Посему если в жилах даже самого светского римлянина неизбежно присутствует хоть капля крови его простого сельского предка, то также в них течет и горячая кровь самого дикого северного варвара, и обоим им не спрятаться за пышным фасадом, который он возвел не столько затем, чтобы отгородиться от других, сколько для того, чтобы скрыть свою истинную сущность от себя самого.

Следя за нашим неспешным продвижением на юг, мне вдруг подумалось, что гребцы, зная, что торопиться некуда, без всяких указаний с моей стороны инстинктивно держались в пределах видимости берега, хотя из–за постоянно меняющегося ветра следовать неровной линии побережья было весьма непросто. Есть что–то такое в глубине италийской души, что не жалует морскую стихию, и эта неприязнь к воде является, по мнению некоторых, такой необъяснимо острой, что выходит за рамки разумного. Это нечто большее, чем простой страх или естественная склонность сельского жителя трудиться на земле и избегать любой иной работы. Потому тяга твоего беспечного друга Страбона к путешествиям по чужим морям в поисках чего–то необычного не может не поражать обычного римлянина, который отваживается покинуть пределы видимости земли только в чрезвычайных обстоятельствах войны. И тем не менее под командованием Марка Агриппы римский флот стал самым могущественным за всю мировую историю, а битвы, которые спасли Рим от врагов, произошли на море. И все же неприязнь остается. Это неотъемлемая черта италийского характера.

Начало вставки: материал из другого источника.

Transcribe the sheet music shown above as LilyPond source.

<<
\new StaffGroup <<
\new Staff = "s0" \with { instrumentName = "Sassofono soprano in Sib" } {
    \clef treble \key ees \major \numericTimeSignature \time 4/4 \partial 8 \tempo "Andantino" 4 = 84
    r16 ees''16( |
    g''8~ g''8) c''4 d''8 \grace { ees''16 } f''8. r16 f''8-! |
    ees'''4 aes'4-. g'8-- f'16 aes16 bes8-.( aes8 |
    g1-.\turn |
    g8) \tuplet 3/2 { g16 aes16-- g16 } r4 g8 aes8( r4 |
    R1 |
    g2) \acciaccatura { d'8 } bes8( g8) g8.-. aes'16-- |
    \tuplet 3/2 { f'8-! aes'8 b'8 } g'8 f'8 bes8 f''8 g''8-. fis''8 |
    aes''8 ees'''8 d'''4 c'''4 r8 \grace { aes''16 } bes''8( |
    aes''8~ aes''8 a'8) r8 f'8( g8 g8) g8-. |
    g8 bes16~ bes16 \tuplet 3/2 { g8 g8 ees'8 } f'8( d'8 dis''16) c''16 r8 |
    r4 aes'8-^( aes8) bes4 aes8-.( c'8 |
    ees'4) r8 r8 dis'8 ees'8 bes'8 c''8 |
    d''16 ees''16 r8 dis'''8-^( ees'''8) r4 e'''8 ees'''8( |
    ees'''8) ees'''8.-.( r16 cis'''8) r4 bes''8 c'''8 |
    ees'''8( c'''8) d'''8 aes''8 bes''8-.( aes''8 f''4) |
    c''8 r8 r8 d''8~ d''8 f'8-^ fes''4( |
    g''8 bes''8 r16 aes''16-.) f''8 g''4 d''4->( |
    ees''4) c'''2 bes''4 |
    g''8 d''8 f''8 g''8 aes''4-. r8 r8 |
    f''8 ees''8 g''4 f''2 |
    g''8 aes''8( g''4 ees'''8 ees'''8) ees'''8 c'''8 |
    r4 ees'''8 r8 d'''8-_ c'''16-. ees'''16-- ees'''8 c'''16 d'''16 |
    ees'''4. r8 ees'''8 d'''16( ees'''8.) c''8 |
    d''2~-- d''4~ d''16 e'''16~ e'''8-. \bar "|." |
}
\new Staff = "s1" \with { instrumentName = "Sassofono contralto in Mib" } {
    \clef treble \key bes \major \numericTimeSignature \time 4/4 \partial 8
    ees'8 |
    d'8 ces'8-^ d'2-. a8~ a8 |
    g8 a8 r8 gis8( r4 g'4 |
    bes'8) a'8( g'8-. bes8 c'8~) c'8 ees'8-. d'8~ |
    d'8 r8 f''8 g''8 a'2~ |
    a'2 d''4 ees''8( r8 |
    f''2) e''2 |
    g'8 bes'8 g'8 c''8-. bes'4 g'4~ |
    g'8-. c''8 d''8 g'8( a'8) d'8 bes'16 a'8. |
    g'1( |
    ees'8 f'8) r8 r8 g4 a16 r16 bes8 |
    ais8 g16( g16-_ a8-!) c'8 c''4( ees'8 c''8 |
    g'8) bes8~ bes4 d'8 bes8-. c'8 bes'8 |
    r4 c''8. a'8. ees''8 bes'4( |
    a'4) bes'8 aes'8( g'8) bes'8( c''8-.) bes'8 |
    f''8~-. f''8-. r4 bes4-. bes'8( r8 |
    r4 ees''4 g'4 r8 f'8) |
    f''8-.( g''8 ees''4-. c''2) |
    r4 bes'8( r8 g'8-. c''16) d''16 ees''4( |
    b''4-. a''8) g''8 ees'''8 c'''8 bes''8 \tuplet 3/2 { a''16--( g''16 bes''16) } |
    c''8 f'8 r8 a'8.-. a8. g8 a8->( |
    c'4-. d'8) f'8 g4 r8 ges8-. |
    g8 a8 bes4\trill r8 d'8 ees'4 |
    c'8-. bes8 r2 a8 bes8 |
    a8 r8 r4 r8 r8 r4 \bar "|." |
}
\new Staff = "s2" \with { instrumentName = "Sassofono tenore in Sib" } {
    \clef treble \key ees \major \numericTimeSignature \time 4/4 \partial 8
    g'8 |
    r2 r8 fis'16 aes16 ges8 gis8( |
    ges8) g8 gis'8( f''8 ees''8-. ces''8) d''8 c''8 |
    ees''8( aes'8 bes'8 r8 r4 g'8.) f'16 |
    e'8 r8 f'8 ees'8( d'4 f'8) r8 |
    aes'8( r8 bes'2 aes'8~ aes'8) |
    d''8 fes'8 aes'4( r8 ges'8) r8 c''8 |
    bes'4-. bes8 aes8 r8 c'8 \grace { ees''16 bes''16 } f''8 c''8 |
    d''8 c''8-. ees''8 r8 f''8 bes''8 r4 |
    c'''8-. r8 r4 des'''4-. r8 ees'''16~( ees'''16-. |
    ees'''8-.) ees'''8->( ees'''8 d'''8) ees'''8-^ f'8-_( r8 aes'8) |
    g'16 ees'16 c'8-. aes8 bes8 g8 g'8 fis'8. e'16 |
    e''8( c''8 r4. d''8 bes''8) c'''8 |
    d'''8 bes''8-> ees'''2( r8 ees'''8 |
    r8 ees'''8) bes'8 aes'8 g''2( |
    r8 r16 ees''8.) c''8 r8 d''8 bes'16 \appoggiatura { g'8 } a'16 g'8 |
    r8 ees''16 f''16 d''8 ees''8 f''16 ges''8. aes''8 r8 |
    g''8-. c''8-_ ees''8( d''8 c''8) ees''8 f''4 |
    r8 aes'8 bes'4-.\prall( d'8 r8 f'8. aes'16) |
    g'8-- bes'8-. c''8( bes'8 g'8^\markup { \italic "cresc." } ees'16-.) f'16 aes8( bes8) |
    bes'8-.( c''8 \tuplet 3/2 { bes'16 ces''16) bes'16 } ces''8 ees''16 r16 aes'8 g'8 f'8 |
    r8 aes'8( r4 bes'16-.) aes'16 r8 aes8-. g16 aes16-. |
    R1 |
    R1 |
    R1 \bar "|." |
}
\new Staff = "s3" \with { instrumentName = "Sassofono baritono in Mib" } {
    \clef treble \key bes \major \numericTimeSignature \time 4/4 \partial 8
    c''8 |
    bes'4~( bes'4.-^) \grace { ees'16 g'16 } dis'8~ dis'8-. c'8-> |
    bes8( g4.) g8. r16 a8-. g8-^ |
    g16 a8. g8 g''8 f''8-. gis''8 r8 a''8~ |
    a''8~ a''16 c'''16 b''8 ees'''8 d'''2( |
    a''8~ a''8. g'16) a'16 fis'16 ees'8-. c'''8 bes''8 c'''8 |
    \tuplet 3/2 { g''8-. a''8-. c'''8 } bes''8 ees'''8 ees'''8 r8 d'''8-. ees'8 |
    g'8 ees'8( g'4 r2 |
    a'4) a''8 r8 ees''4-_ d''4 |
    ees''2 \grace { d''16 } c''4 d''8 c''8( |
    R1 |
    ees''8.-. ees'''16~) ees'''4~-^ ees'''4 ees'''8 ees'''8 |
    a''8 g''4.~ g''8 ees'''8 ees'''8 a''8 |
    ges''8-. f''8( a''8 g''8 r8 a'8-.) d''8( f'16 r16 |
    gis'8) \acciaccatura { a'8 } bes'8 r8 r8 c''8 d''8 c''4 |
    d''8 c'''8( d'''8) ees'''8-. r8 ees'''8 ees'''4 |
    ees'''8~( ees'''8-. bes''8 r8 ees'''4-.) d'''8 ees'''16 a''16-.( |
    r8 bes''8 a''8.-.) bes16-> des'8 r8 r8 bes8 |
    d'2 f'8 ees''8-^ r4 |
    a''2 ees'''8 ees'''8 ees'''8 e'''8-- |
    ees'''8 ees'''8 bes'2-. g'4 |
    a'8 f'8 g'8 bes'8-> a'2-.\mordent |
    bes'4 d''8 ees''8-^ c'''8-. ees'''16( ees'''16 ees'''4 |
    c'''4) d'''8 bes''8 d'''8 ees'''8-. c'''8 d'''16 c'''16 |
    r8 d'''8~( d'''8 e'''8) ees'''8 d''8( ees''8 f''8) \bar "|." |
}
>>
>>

Сию нелюбовь к водной стихии всегда хорошо понимали поэты. Тебе знакомо небольшое стихотворение Горация, обращенное к кораблю, несущему на своем борту его друга Вергилия в Афины? Все оно построено на изящной метафоре, сущность которой заключается в том, что боги отделили одну страну от другой не поддающимися воображению глубинами океана, чтобы люди, населяющие эти страны, могли бы различаться между собой; но человек в своем упрямом безрассудстве дерзает вторгнуться на утлом суденышке в чуждую ему стихию, которую не следует понапрасну дразнить. А сам Вергилий в своей великой поэме об основании Рима никогда не говорит о море иначе, как в самых зловещих тонах: Эол [62] посылает свои ветра и громы в морские глубины, из которых поднимаются волны такой высоты, что закрывают звезды; корабль раскалывается пополам, и все погружается в вечную тьму. Но даже сейчас, после стольких лет и многократных прочтений поэмы, у меня на глаза наворачиваются слезы при мысли о кормчем Палинуре, обманом завлеченном в глубины океана, где он находит свою смерть, слишком доверившись кажущемуся спокойствию моря и неба. Эней [63] горько оплакивает его гибель, в то время как обнаженное тело несчастного Палинура лежит, бездыханное, на неведомом берегу.

Среди многочисленных услуг, оказанных мне Меценатом, самой важной, как мне теперь кажется, было то, что он позволил мне познакомиться со своими друзьями–поэтами. То были одни из самых замечательных людей, каких мне когда–либо доводилось знать; и если римлянин, как это часто случалось, относился к ним с почти неприкрытым презрением, то причиной тому был скрывавшийся за этим презрением страх, чем–то похожий на его чувства по отношению к морю. Несколько лет назад мне пришлось выслать из Рима поэта Овидия за его причастность к некой интриге, угрожавшей поколебать устоявшийся порядок в государстве; в связи с тем, что его роль во всем этом была скорее светско–озорного, нежели зловредно–политического свойства, я постарался сделать условия его ссылки как можно менее обременительными. В ближайшее время я намереваюсь ее совсем отменить и разрешить ему вернуться с холодного севера в более умеренный и располагающий к себе климат Рима. Но даже в ссылке, в полуварварском городишке Томы, что приютился в устье реки Данувий, он по–прежнему продолжает писать стихи. Мы время от времени с ним переписываемся и находимся в достаточно дружеских отношениях; он, хотя и скучает по утехам Рима, пребывает в бодром расположении духа. Однако из всех поэтов, которых я когда–либо знал, единственно Овидию я не могу до конца доверять. И все же я всегда его любил и продолжаю любить и поныне.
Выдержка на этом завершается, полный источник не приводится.